If reports are true that Manning still hasn't accepted retirement yet, and given the obvious fact that Kubiak and Manning can't be made schematically compatible, does Manning have a landing spot acceptable to him, and if so, where? I really can't think of a good fit, at this point.

11 Re: Word of Muth: Big Changes in Denver

While he's certainly worse this season there were also some factors that probably helped make him look even worse.

They spent the preseason preparing with a scheme he clearly couldn't use successfully and forced him to take a lot of hits in early games. Mid-season they transfer to a new scheme that is somewhat more successful and he eventually has a few good games (GB, Indy) before injuries catch up with him.
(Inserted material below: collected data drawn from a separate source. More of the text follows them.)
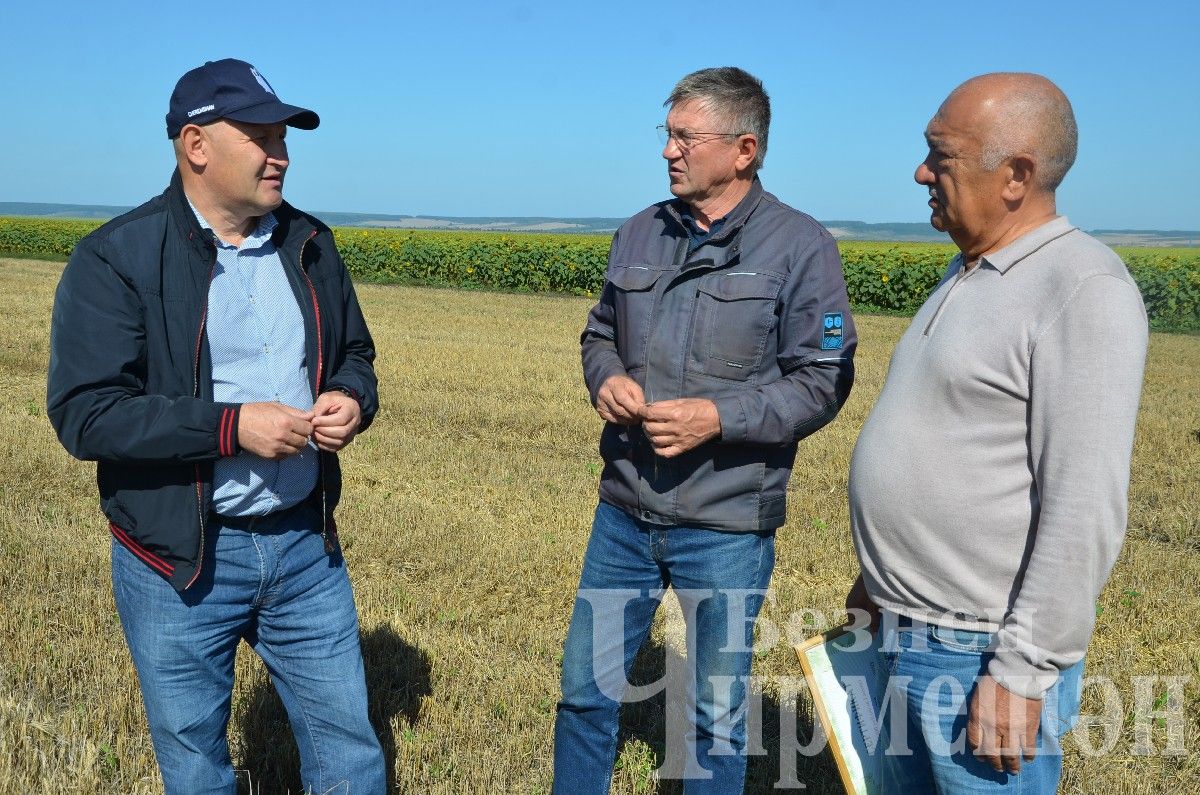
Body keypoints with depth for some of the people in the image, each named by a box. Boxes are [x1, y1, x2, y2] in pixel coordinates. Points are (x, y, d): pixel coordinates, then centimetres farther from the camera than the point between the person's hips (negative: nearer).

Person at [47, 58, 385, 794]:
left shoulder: (309, 244, 4)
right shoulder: (116, 259, -12)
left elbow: (355, 354, 15)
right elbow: (83, 415, -17)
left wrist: (354, 400, -8)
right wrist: (230, 426, -25)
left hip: (305, 544, 4)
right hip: (179, 558, -3)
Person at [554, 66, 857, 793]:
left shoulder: (801, 246, -9)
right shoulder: (640, 233, 6)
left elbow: (822, 383, -10)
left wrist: (718, 417, -22)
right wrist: (606, 380, -7)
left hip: (727, 523, -4)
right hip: (625, 510, 4)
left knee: (717, 712, 14)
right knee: (587, 687, 14)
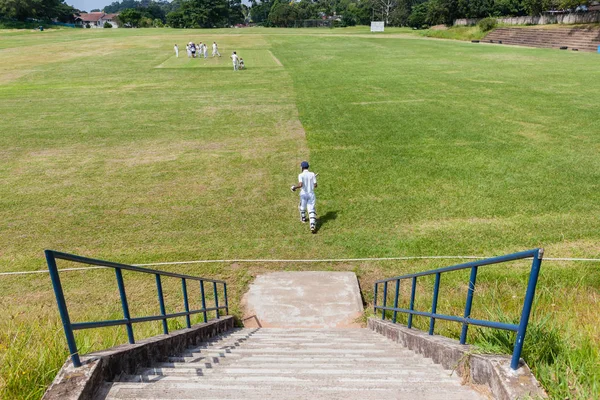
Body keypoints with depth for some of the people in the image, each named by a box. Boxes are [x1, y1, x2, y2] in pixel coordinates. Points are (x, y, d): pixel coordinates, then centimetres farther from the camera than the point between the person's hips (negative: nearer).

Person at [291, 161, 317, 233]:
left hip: (303, 194, -1)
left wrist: (294, 187, -7)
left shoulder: (301, 175, -10)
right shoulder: (312, 174, -1)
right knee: (311, 209, -3)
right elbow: (315, 185, -3)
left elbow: (300, 185, -24)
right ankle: (312, 225, -18)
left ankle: (303, 219, 48)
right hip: (311, 194, 2)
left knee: (302, 206, 25)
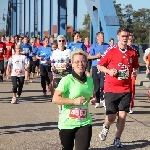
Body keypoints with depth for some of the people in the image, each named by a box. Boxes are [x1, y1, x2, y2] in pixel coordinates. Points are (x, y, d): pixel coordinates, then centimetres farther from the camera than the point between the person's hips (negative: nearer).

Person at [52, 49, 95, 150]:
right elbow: (55, 99, -19)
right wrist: (74, 101, -24)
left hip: (84, 122, 3)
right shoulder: (67, 80, -13)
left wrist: (92, 100, 2)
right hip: (67, 123, -3)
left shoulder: (90, 80, 5)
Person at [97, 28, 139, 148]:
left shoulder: (133, 52, 3)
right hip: (111, 88, -2)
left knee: (122, 115, 1)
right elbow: (100, 66, 2)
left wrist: (135, 71, -3)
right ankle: (106, 127, 32)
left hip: (126, 89, 3)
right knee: (111, 116, -4)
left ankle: (117, 140, 18)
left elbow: (136, 66, 18)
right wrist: (109, 71, -15)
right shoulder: (111, 51, -5)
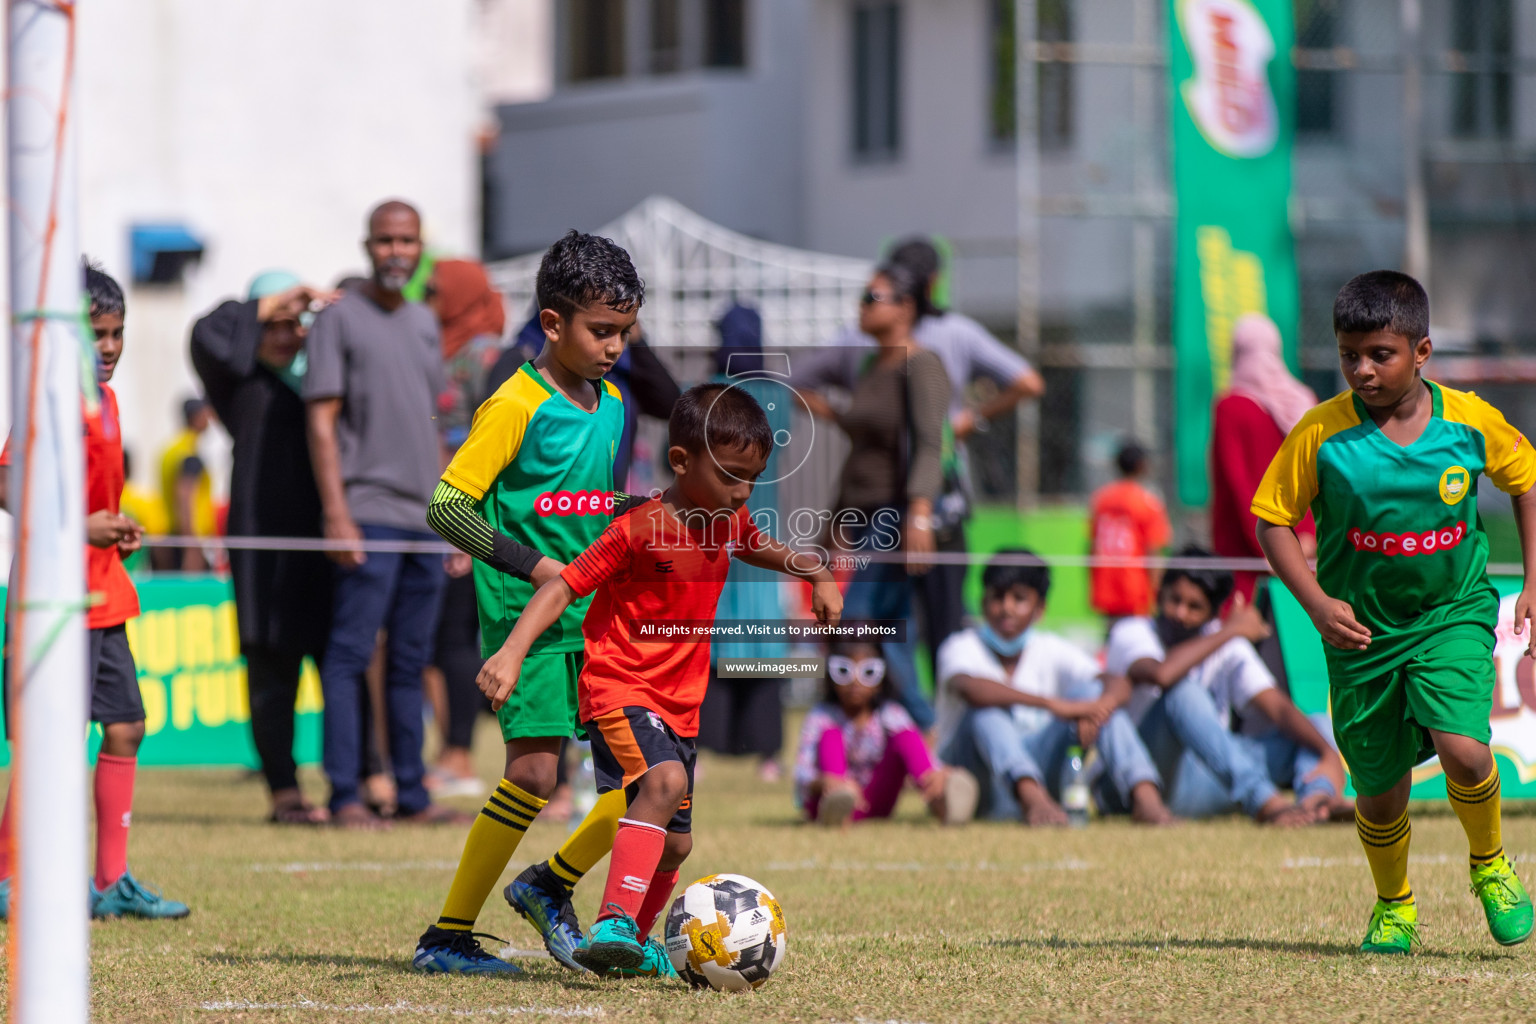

If they had started with a scheme more suited to his talents and/or had better play from their O-Line we probably wouldn't have seen nearly as much of a decline.

12 Re: Word of Muth: Big Changes in Denver

This is really where Sambrailo's season ending injury stands out, right? Because if he were playing, Harris would be at right tackle and Schofield would be on the bench where he belongs.

13 Re: Word of Muth: Big Changes in Denver

Two rhetorical questions for a lineman's response:
1. in the first GIF, how does Harris wrestle his man from his right across his front to his left without holding? It looks pretty obvious from the rear view...I understand this isnt often called but still..

2.In the second gif, when Garcia reaches over to hit Paradis and tell him to go solo, if I'm the defensive lineman, taught to go on motion, why don't I go (and I know it's because the flag will go against you, but why should it. He rocks and moves his arm, and the defender is at a disadvantage if they have to sit thru such movement, no?

15 Re: Word of Muth: Big Changes in Denver

I'm still not sold on Osweiler being an above-average NFL QB, but in the third GIF he shows a nice ability to keep his eyes downfield and look off the LB while dancing around the pressure.

In the best case, he just needs time against real defenses to perfect that sort of subtlety.

16 Re: Word of Muth: Big Changes in Denver

Khalil Mack sacked Osweiler 5 times yesterday. Would be interested to see a dissection of why he so obliterated Denver's OL.

17 Re: Word of Muth: Big Changes in Denver

Lordy, running a hoop is much much harder than it sounds.

Coach: Run around that hoop, DE, and then back around the other one.

DE: Sure thing coach!

DE: F this hoop and F you too, coach.